----- Task inputs

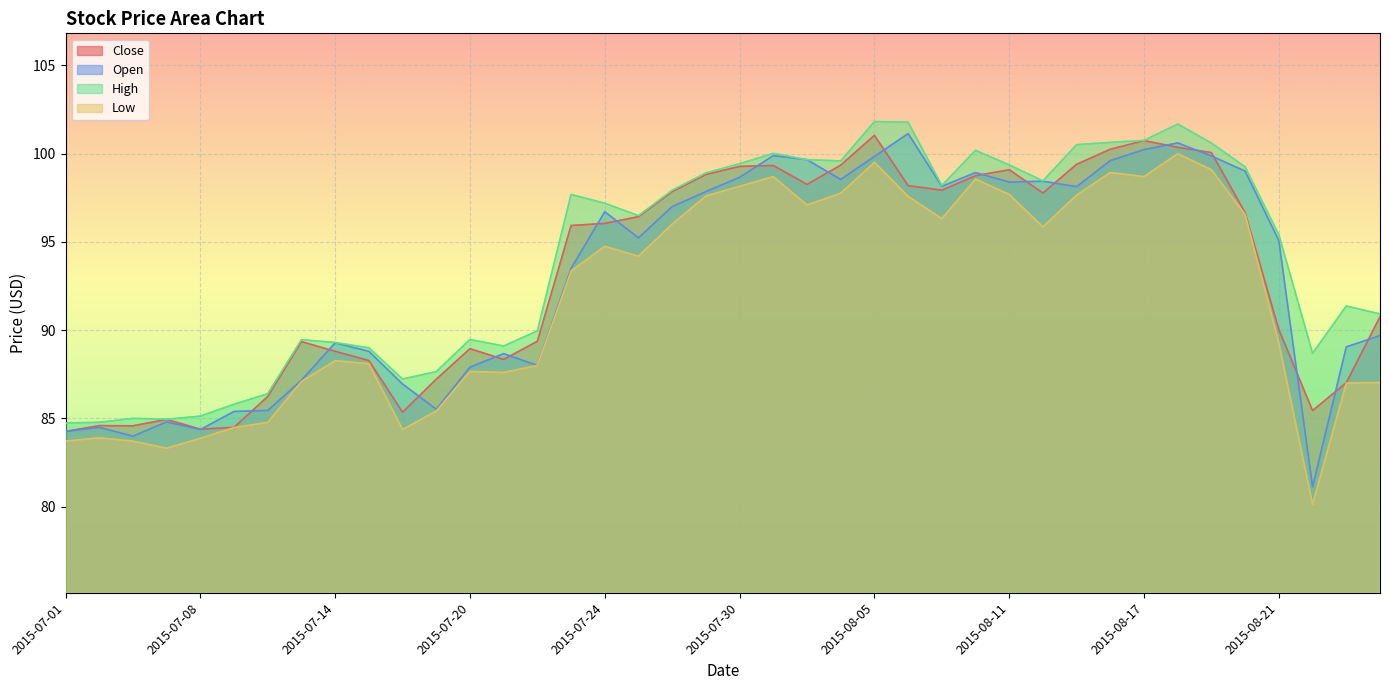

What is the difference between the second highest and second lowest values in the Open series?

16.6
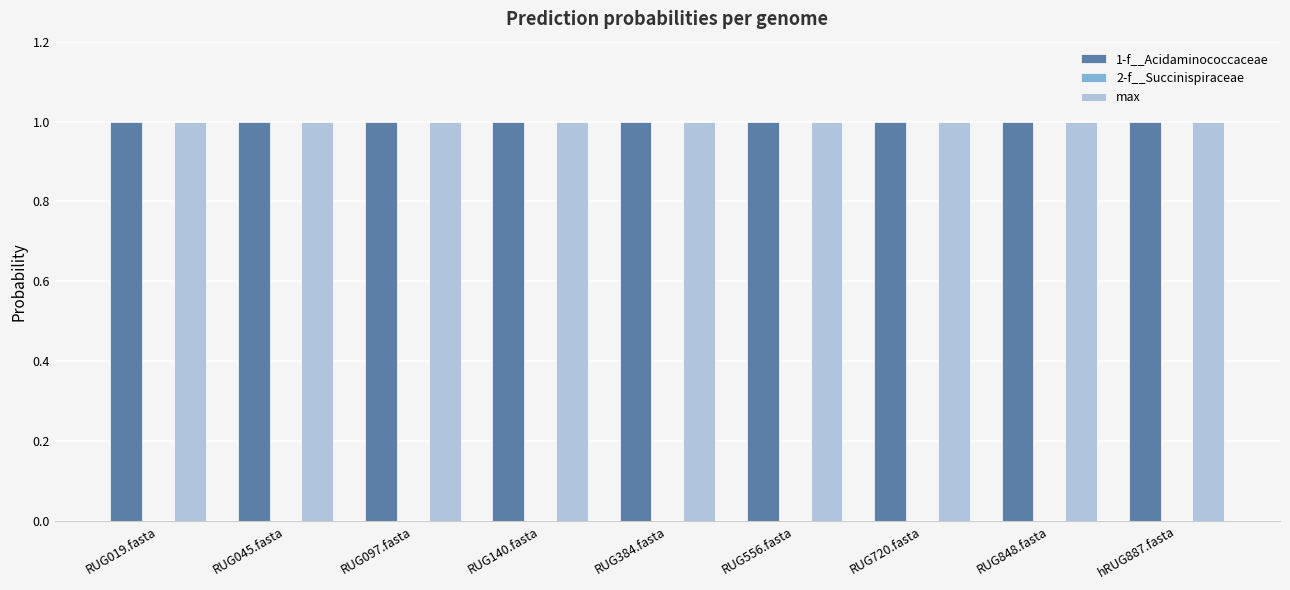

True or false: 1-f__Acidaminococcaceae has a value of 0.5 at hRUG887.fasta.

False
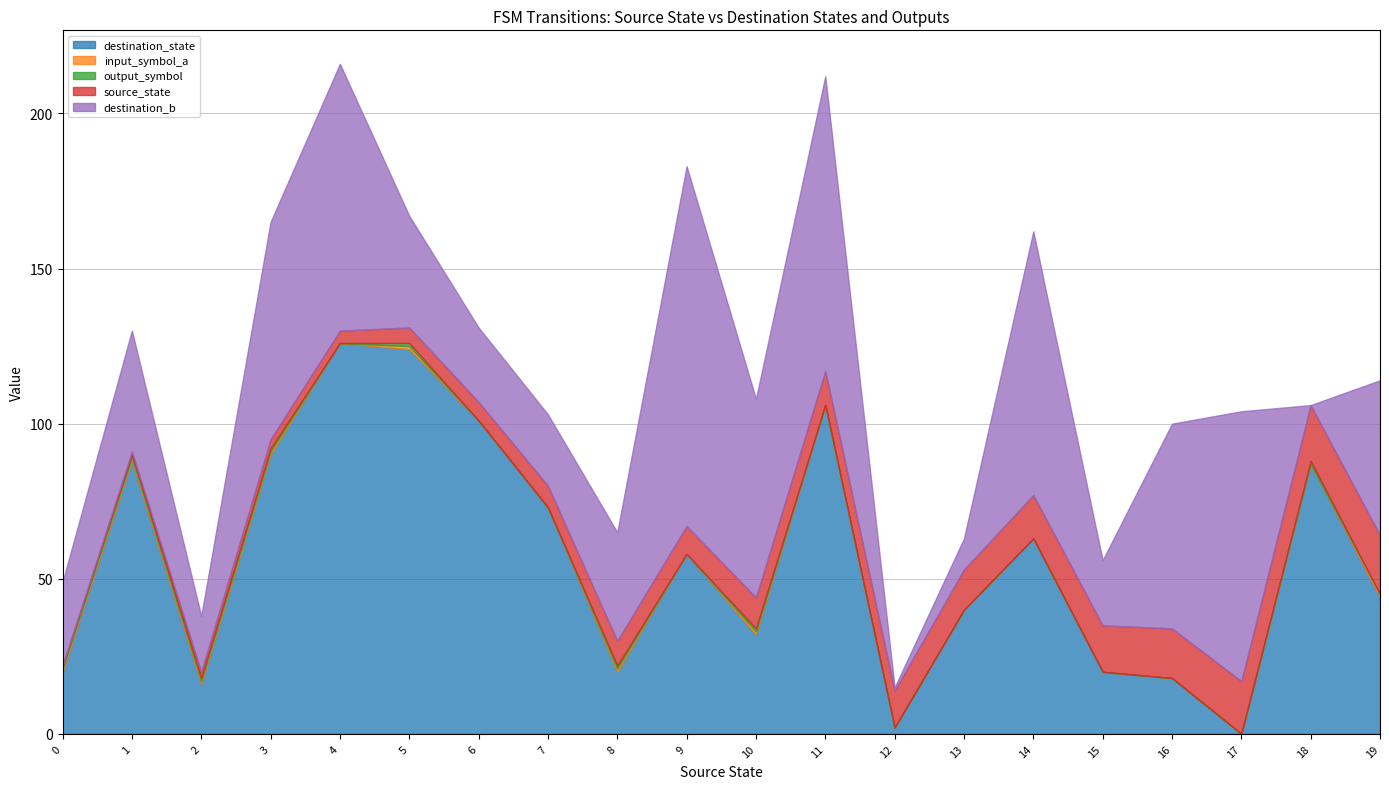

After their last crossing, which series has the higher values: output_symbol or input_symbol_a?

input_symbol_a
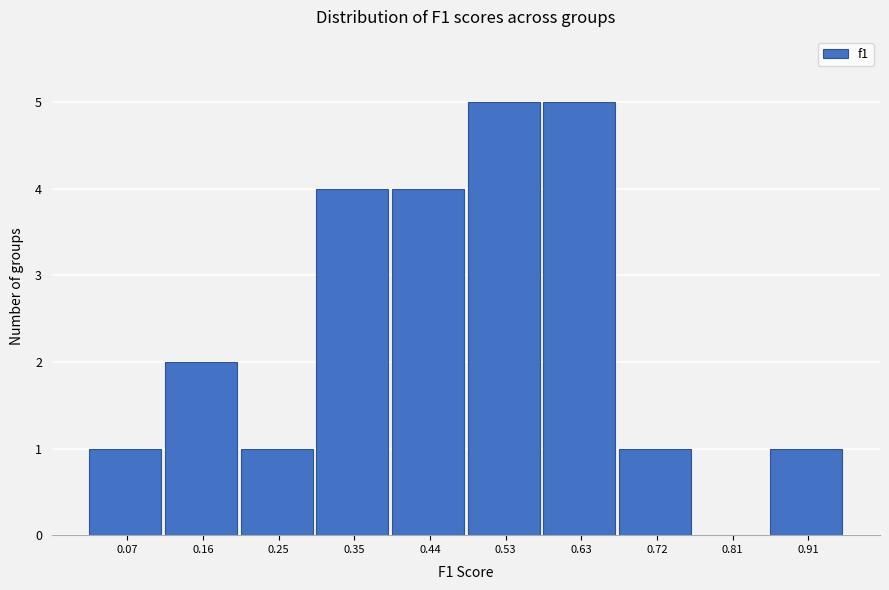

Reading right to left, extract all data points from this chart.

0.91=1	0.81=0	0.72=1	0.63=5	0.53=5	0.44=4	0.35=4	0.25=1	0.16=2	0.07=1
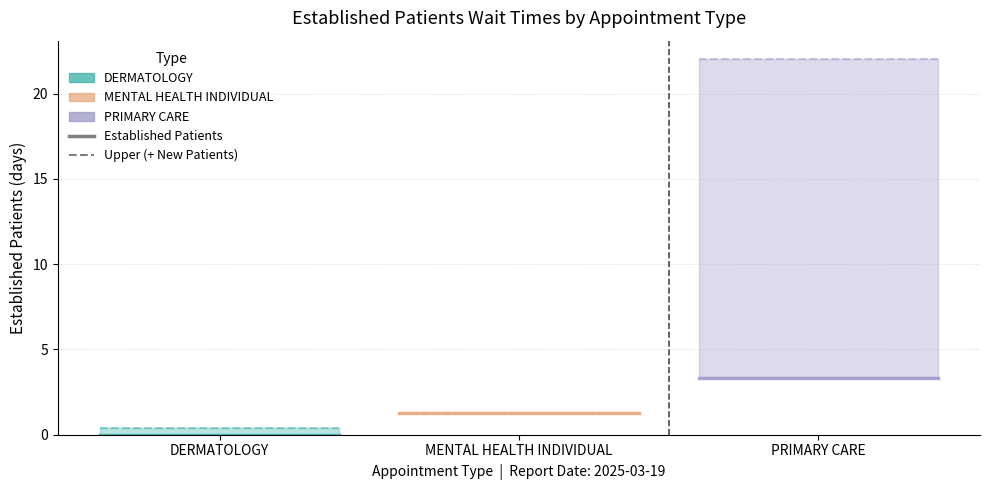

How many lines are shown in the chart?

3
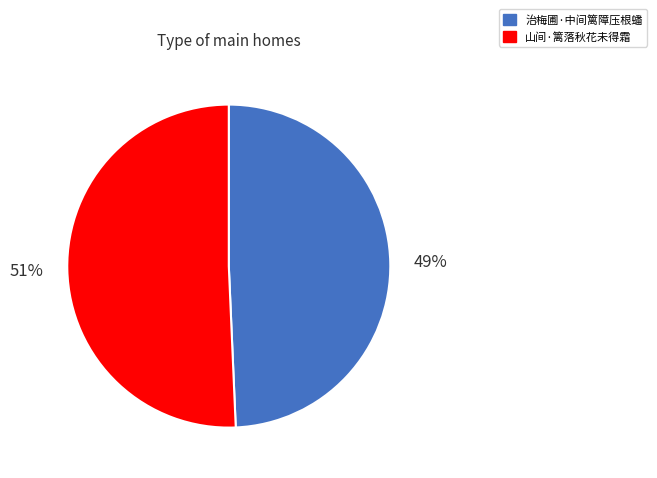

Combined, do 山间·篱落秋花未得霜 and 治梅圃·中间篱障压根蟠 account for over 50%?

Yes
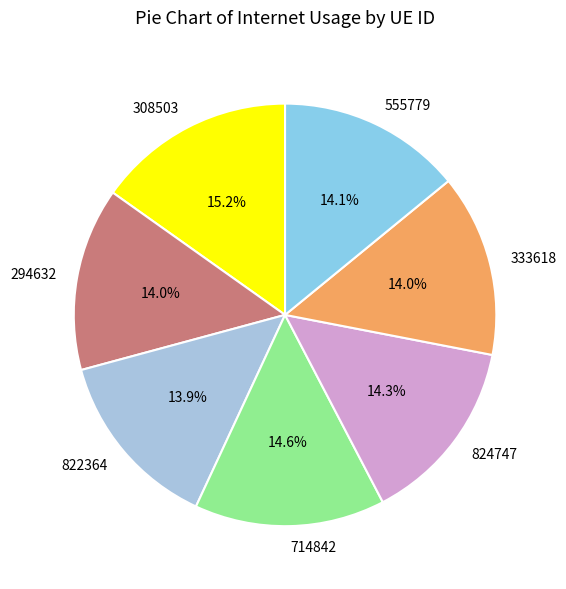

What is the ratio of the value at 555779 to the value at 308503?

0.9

----------

**Work to be completed**
State how many lines in the rows above contain the word "series", treating uppercase and lowercase as different. Reply with the number only.

**Written response**
2